TS-U is dominated across the range of PfPR, as the intervention results in an 11% reduction in antimalarials for malaria cases (despite an 8% increase in ACTs for this group) and a 10% reduction in antibiotics for bacterial cases. This largely relates to initial treatment received by the untested group in the intervention arm, where the use of other (non-ACT) antimalarials is a third lower, and antibiotic use 16% lower, than the control arm; TS-U was reasonably cost-effective at 50% PfPR when we assumed in the sensitivity analysis that the untested group in the intervention received the same treatment as the control. Based on our assumed uptake, almost three-fifths (59%) of patients in the intervention arm did not receive a test. TS-U shows the importance of this untested group in determining cost-effectiveness, and in strategies to promote RDT uptake. It also highlights the need to better understand what illnesses untested patients are likely to have, what treatment they receive, and their health outcomes.

This analysis also provides an insight into the importance of monitoring other (non-ACT) antimalarial use. Even though the efficacy of ACTs is considerably higher than for other antimalarials, non-ACT antimalarials are still commonly used in the retail sector in many settings. For a patient with malaria, receiving a non-ACT antimalarial may be more effective than not receiving any antimalarial at all. All treatment scenarios reported relatively high levels of other antimalarial use; in TS-U in particular, the reduction in non-ACT antimalarial use for untested patients in the intervention arm was a contributor to the intervention being dominated. Changes in other antimalarial use can have a material impact on cost-effectiveness, particularly in the retail sector where other antimalarials may comprise a larger proportion of total antimalarial use than in other settings. Therefore, it is important that other, non-ACT antimalarials continue to be monitored in future studies, particularly for large-scale implementations.

In the three treatment scenarios modelled, RDT introduction did not appear to have a strong impact on antibiotic use for RDT-negative patients. In all treatment scenarios and both transmission settings there was a modest reduction in antibiotic use in patients with a bacterial illness, compared with the control; this contributed to poorer health outcomes for bacterial cases and had a negative impact on cost-effectiveness. This reduced antibiotic use is in contrast to previous research showing a general increase in antibiotic prescribing in public and private intervention settings, particularly among patients with negative malaria tests52 and counter to expectations that RDTs would lead to improved management of NMFI cases. The absence of increased antibiotic use could be related to possible restrictions on antibiotic prescribing in the retail sector and the referral to other settings of patients testing negative. The reduction could also result from increased monitoring, and hence improved compliance, by retail outlets in the intervention arms. Given these results, we examined the impact of an increase of 25 percentage points in antibiotics received by patients with a negative test result—similar to the increase seen for test-negative patients in another retail sector study.29 Such an increase would improve the health outcomes of bacterial cases and substantially enhance the cost-effectiveness of RDT introduction in lower transmission settings.

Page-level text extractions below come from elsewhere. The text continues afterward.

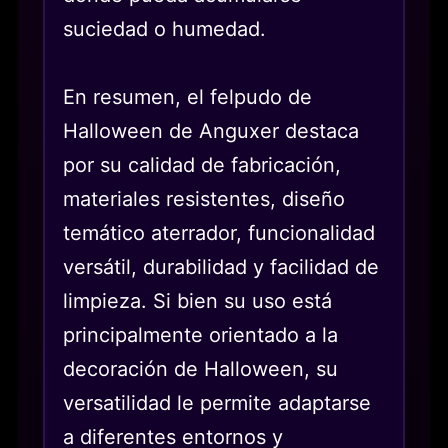
suciedad o humedad.
En resumen, el felpudo de
Halloween de Anguxer destaca
por su calidad de fabricación,
materiales resistentes, diseño
temático aterrador, funcionalidad
versátil, durabilidad y facilidad de
limpieza. Si bien su uso está
principalmente orientado a la
decoración de Halloween, su
versatilidad le permite adaptarse
a diferentes entornos y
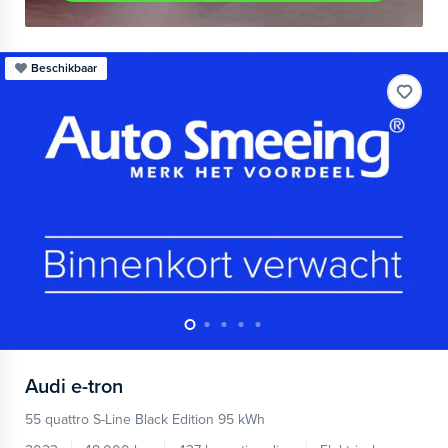
Beschikbaar
Audi
e-tron
55 quattro S-Line Black Edition 95 kWh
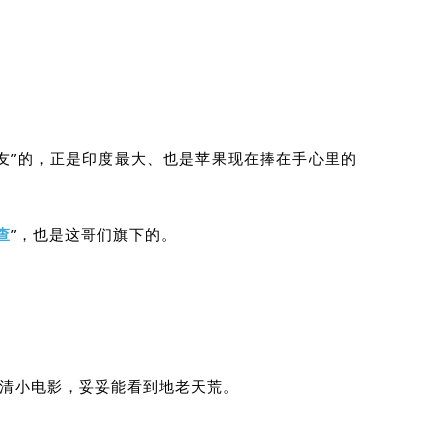
队友”的，正是印度最大、也是苹果现在捧在手心里的
查
”，也是这哥们旗下的。
清小电影，妥妥能看到地老天荒。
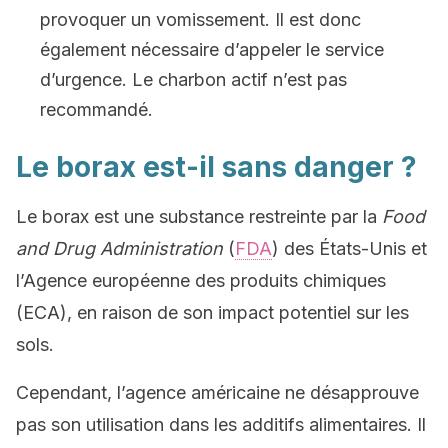
provoquer un vomissement. Il est donc
également nécessaire d’appeler le service
d’urgence. Le charbon actif n’est pas
recommandé.
Le borax est-il sans danger ?
Le borax est une substance restreinte par la
Food
and Drug Administration
(
FDA
) des États-Unis et
l’Agence européenne des produits chimiques
(ECA), en raison de son impact potentiel sur les
sols.
Cependant, l’agence américaine ne désapprouve
pas son utilisation dans les additifs alimentaires. Il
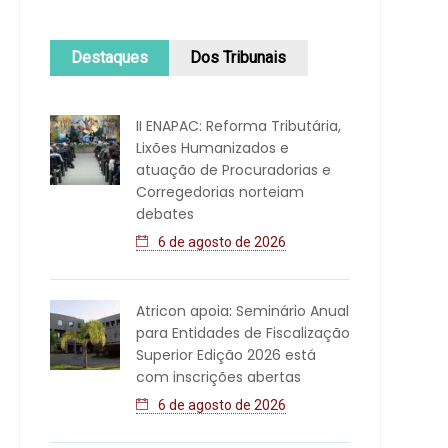
Destaques
Dos Tribunais
II ENAPAC: Reforma Tributária,
Lixões Humanizados e
atuação de Procuradorias e
Corregedorias norteiam
debates
6 de agosto de 2026
Atricon apoia: Seminário Anual
para Entidades de Fiscalização
Superior Edição 2026 está
com inscrições abertas
6 de agosto de 2026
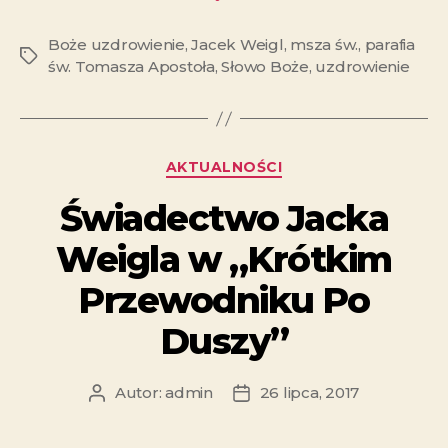
Boże uzdrowienie
,
Jacek Weigl
,
msza św.
,
parafia
św. Tomasza Apostoła
,
Słowo Boże
,
uzdrowienie
AKTUALNOŚCI
Świadectwo Jacka
Weigla w „Krótkim
Przewodniku Po
Duszy”
Autor:
admin
26 lipca, 2017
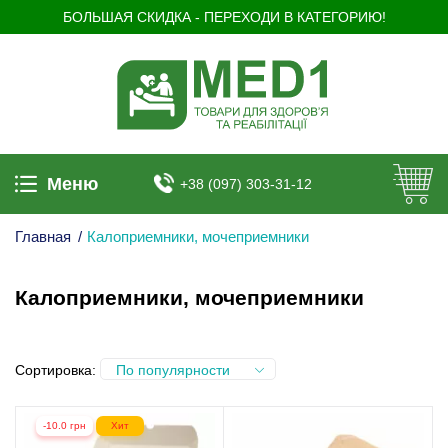
БОЛЬШАЯ СКИДКА - ПЕРЕХОДИ В КАТЕГОРИЮ!
Меню
+38 (097) 303-31-12
Главная
/
Калоприемники, мочеприемники
Калоприемники, мочеприемники
Сортировка:
По популярности
-10.0 грн
Хит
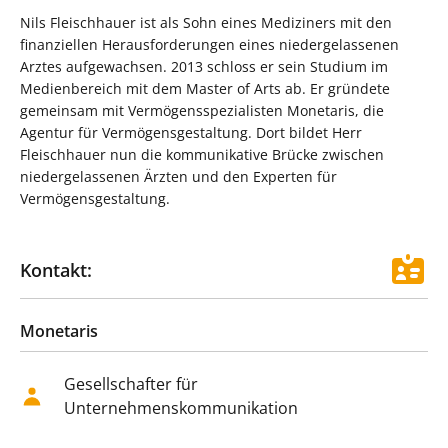
Nils Fleischhauer ist als Sohn eines Mediziners mit den
finanziellen Herausforderungen eines niedergelassenen
Arztes aufgewachsen. 2013 schloss er sein Studium im
Medienbereich mit dem Master of Arts ab. Er gründete
gemeinsam mit Vermögensspezialisten Monetaris, die
Agentur für Vermögensgestaltung. Dort bildet Herr
Fleischhauer nun die kommunikative Brücke zwischen
niedergelassenen Ärzten und den Experten für
Vermögensgestaltung.
Kontakt:
Monetaris
Gesellschafter für
Unternehmenskommunikation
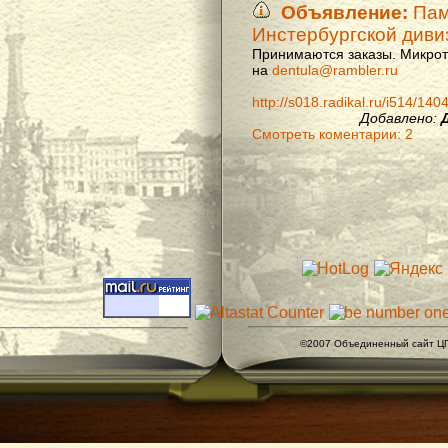
Объявление:
Памя
Инстербургской диви
Принимаются заказы. Микроти
на
dentula@rambler.ru
http://s018.radikal.ru/i514/14
Добавлено:
Смотреть коментарии: 2
©2007 Объединенный сайт ЦГ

Nevertheless, it highlights the need for improved diagnosis of patients with bacterial infection in order to better target antibiotics to patients who need them.

Conclusion

The cost-effectiveness of subsidised RDTs in the SSA retail sector is strongly influenced by treatment practices and how these are affected by RDT introduction, for which further evidence is required from larger-scale operational settings. Notwithstanding this, initial evidence suggests that the introduction of subsidised RDTs could promote the increased use of ACTs and other antimalarials in patients with malaria. As a result, RDTs may be cost-effective particularly in higher transmission settings, where a greater proportion of febrile patients have malaria and therefore benefit from increased antimalarial use.